Segment Open

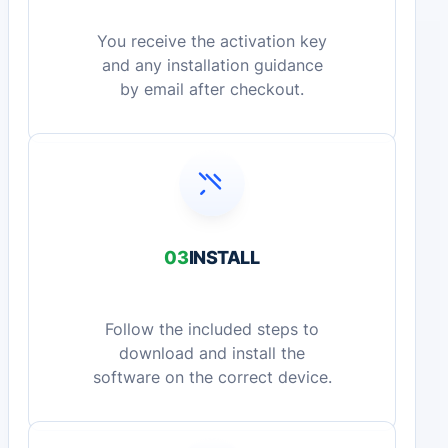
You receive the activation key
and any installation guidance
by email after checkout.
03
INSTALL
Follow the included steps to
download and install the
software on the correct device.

Segment Closed
Segment Open

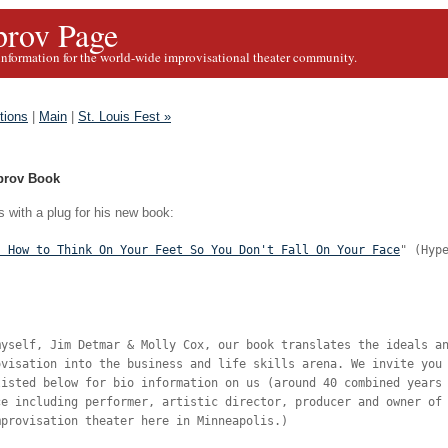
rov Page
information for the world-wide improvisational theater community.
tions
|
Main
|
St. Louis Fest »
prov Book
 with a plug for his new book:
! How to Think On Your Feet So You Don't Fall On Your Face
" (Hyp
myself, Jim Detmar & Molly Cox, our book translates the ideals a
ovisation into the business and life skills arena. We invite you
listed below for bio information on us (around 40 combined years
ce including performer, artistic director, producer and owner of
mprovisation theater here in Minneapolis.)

Segment Closed
Segment Open

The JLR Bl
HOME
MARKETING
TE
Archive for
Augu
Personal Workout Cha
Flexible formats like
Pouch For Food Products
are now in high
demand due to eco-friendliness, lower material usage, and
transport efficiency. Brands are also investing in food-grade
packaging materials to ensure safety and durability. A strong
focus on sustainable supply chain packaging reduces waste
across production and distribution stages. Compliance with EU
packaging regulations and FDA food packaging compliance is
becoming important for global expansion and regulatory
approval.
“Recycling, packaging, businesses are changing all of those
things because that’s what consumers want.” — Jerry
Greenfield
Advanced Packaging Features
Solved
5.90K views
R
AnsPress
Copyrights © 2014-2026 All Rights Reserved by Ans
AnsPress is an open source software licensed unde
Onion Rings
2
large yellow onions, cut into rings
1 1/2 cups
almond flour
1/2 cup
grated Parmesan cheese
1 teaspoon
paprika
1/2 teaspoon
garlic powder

Segment Closed

*WRITTEN TASK*: Among the records above, find each line holding the string "into" and pull it out.

*EXERCISE ANSWER*:
ovisation into the business and life skills arena. We invite you
large yellow onions, cut into rings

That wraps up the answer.